[Source data]
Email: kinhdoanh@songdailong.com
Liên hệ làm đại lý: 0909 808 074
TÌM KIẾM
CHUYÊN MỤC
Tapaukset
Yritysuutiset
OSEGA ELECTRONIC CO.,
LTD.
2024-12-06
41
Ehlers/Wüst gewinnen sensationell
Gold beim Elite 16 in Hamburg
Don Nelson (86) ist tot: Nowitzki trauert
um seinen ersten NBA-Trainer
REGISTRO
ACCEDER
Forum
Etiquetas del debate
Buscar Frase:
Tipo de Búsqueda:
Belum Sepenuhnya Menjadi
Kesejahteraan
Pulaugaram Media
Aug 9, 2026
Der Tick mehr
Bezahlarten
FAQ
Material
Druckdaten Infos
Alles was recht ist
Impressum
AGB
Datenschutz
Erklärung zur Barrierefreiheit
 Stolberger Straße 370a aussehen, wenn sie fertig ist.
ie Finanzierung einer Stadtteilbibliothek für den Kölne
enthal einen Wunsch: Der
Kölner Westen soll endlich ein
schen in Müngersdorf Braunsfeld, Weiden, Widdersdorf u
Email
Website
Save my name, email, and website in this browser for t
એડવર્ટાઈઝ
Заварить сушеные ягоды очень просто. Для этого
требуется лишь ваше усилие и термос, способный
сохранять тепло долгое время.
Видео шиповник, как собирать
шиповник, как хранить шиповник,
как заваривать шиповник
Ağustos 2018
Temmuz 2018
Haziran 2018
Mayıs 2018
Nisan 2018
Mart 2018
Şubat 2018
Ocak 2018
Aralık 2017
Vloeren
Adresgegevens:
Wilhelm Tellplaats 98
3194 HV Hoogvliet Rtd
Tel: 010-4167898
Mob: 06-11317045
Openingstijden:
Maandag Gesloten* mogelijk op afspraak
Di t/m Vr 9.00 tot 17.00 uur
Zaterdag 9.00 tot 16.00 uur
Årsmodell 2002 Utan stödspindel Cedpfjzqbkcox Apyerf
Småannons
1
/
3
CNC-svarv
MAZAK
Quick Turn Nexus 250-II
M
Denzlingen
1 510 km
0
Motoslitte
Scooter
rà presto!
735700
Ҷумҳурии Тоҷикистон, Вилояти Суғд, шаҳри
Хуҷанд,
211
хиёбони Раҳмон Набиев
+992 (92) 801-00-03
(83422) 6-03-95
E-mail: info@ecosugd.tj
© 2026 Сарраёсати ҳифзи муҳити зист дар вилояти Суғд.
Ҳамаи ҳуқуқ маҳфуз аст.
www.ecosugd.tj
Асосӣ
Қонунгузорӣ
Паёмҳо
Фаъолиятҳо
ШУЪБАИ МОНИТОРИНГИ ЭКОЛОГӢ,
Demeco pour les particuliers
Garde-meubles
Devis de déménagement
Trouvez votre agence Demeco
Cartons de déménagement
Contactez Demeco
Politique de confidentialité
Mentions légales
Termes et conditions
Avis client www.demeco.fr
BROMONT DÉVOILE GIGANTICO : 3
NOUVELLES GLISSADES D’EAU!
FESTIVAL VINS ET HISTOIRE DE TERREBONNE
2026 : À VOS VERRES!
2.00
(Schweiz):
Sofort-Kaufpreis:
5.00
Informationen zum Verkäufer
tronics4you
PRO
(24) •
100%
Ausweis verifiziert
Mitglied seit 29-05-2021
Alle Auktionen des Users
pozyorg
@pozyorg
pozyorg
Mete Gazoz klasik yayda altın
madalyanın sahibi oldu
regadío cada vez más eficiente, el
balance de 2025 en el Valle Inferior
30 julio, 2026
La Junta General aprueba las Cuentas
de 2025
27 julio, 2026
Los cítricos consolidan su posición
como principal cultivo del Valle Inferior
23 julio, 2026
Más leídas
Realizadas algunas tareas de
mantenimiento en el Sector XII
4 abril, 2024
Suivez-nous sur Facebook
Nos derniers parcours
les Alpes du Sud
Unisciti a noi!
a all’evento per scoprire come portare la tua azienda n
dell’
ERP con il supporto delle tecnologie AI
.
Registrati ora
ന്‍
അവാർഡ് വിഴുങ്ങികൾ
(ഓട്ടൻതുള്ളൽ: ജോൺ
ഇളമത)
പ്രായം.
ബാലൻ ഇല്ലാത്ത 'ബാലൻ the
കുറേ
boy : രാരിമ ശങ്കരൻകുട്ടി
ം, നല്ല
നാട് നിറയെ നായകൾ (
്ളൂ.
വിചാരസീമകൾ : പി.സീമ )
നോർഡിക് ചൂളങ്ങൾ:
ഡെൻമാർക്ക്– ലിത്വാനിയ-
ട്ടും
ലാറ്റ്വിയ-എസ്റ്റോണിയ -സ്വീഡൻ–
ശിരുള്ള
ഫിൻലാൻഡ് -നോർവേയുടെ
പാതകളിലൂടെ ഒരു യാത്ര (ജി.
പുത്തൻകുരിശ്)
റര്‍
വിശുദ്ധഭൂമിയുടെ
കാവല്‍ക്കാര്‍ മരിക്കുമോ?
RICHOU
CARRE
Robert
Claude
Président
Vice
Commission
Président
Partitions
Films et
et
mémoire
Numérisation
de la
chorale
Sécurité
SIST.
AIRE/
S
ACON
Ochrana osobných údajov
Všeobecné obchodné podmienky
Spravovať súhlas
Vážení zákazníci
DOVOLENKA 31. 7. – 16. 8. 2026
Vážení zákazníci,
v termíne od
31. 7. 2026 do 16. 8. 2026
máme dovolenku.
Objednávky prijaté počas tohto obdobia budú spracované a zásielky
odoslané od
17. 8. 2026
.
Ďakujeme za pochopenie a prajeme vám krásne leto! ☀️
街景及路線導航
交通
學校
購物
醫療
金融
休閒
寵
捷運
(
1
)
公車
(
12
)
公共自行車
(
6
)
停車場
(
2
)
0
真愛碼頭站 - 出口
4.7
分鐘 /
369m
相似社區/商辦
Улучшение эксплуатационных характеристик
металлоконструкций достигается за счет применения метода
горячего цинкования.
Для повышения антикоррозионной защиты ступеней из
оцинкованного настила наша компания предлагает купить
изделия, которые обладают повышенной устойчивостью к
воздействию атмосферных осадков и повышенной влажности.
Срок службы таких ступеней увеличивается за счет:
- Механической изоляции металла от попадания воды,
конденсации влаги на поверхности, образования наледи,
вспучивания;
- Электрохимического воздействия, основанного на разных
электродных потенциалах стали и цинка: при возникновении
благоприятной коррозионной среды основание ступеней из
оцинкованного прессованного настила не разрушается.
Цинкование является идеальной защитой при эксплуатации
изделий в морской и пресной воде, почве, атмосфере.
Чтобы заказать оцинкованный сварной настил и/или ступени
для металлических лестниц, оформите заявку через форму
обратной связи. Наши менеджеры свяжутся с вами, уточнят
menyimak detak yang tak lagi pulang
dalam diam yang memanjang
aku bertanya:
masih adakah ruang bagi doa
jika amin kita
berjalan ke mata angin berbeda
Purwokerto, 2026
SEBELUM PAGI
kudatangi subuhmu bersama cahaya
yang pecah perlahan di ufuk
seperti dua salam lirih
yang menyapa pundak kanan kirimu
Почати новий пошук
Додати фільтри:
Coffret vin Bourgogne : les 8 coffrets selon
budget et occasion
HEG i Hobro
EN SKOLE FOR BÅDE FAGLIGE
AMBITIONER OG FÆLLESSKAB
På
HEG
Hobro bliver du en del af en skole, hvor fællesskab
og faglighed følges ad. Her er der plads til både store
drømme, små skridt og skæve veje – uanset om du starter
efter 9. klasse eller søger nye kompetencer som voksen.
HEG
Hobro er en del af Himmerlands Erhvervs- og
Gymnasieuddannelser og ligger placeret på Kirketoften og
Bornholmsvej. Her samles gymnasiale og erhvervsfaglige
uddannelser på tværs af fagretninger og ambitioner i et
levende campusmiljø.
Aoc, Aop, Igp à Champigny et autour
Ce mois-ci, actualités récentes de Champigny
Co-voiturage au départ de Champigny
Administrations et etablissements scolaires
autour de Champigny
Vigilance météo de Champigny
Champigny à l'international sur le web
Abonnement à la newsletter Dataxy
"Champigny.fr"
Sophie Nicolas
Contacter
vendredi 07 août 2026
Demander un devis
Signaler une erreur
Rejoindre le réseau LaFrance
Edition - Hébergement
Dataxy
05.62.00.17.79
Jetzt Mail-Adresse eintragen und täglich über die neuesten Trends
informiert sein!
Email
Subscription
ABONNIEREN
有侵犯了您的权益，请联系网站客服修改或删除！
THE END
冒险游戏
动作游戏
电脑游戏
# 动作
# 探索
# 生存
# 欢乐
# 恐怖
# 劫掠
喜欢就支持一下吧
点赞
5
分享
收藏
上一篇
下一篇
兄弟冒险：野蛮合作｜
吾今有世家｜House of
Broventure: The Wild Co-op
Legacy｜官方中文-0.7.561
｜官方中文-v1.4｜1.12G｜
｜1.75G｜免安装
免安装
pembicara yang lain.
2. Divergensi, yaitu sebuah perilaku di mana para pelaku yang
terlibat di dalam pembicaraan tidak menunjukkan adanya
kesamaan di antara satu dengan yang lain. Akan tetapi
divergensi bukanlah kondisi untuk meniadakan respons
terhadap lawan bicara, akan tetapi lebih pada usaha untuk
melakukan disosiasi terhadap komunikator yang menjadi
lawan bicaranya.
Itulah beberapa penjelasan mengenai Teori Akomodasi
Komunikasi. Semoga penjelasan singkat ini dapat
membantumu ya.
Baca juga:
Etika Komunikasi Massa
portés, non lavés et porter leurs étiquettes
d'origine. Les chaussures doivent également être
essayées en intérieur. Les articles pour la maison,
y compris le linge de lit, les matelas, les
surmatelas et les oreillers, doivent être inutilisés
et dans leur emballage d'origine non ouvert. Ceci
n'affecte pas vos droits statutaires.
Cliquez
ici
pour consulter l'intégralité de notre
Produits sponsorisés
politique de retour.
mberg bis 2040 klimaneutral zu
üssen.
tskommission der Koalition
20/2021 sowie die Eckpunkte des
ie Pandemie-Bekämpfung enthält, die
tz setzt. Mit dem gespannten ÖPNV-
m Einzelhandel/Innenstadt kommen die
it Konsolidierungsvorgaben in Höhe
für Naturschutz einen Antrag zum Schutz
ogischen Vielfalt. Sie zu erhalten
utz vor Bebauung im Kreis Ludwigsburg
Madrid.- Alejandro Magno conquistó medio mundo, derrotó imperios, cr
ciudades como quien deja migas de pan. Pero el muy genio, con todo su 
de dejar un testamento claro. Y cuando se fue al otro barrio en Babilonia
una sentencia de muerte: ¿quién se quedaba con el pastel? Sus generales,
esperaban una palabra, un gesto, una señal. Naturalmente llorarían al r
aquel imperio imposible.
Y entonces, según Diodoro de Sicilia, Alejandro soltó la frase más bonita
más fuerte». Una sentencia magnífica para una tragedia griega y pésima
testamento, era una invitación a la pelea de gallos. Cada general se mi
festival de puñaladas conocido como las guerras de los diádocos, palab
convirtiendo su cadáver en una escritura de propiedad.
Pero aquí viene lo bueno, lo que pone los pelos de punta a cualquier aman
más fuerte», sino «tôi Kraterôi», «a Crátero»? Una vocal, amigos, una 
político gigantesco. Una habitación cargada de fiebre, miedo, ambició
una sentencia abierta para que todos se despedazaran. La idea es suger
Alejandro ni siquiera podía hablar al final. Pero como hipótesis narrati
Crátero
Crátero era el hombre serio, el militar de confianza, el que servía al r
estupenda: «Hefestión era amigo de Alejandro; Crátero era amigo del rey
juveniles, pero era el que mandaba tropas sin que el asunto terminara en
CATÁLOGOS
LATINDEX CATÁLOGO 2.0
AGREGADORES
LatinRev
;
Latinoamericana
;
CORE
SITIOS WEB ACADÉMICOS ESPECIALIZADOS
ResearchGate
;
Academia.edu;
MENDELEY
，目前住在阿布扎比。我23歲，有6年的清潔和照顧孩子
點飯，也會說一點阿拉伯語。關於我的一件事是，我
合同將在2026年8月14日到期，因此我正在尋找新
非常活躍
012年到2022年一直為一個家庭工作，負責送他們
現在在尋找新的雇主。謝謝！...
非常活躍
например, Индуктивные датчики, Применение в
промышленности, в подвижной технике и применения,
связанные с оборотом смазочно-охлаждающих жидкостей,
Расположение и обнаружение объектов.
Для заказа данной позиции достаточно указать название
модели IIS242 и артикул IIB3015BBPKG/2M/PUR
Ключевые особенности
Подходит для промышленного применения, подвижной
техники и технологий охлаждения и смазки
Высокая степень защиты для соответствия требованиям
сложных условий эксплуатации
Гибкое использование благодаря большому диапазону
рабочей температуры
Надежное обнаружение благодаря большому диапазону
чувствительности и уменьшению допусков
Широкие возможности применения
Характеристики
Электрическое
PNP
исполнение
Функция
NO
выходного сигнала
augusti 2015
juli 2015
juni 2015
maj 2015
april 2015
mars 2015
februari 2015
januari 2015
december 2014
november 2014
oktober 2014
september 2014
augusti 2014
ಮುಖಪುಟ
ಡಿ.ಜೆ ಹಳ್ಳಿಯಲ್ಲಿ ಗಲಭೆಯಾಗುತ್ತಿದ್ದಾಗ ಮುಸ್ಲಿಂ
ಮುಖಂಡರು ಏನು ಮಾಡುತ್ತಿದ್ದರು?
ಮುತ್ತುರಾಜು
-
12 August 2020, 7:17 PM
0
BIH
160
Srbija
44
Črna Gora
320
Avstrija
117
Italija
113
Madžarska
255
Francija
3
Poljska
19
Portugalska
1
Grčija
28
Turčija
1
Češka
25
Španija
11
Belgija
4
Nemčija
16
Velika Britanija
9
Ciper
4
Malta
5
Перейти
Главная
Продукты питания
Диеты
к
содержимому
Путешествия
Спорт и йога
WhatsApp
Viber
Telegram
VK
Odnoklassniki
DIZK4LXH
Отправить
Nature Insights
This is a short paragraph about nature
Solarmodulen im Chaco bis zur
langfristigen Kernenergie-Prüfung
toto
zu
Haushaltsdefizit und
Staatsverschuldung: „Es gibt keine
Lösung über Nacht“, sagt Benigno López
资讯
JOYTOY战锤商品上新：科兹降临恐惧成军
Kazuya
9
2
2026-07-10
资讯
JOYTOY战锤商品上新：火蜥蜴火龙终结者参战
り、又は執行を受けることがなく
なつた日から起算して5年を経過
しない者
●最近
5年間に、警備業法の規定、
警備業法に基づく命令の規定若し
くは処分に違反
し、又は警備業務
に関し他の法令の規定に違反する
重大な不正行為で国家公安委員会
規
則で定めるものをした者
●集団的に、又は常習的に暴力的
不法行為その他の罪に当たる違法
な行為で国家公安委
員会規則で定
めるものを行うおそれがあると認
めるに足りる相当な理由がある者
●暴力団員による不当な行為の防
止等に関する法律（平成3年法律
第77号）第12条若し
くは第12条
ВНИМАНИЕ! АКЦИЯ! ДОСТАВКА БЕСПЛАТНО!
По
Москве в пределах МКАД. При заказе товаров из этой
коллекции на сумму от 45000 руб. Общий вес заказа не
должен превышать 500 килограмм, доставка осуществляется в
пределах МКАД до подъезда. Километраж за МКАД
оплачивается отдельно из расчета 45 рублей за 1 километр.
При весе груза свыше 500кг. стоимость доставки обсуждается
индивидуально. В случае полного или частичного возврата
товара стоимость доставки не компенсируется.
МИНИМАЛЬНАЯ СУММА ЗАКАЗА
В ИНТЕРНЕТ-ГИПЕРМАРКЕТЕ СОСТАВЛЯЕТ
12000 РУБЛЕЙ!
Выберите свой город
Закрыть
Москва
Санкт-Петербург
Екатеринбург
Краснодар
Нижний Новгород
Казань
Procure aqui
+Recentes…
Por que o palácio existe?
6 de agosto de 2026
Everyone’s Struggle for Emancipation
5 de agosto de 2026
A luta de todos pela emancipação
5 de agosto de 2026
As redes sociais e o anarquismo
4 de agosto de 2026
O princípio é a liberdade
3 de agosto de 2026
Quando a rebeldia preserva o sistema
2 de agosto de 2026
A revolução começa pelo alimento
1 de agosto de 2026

• **JOB**:
Print, please, the lines above from the very first through the one that holds "Alles was recht ist", both included, word for word and with nothing else.

• **WRITTEN ANSWER**:
Email: kinhdoanh@songdailong.com
Liên hệ làm đại lý: 0909 808 074
TÌM KIẾM
CHUYÊN MỤC
Tapaukset
Yritysuutiset
OSEGA ELECTRONIC CO.,
LTD.
2024-12-06
41
Ehlers/Wüst gewinnen sensationell
Gold beim Elite 16 in Hamburg
Don Nelson (86) ist tot: Nowitzki trauert
um seinen ersten NBA-Trainer
REGISTRO
ACCEDER
Forum
Etiquetas del debate
Buscar Frase:
Tipo de Búsqueda:
Belum Sepenuhnya Menjadi
Kesejahteraan
Pulaugaram Media
Aug 9, 2026
Der Tick mehr
Bezahlarten
FAQ
Material
Druckdaten Infos
Alles was recht ist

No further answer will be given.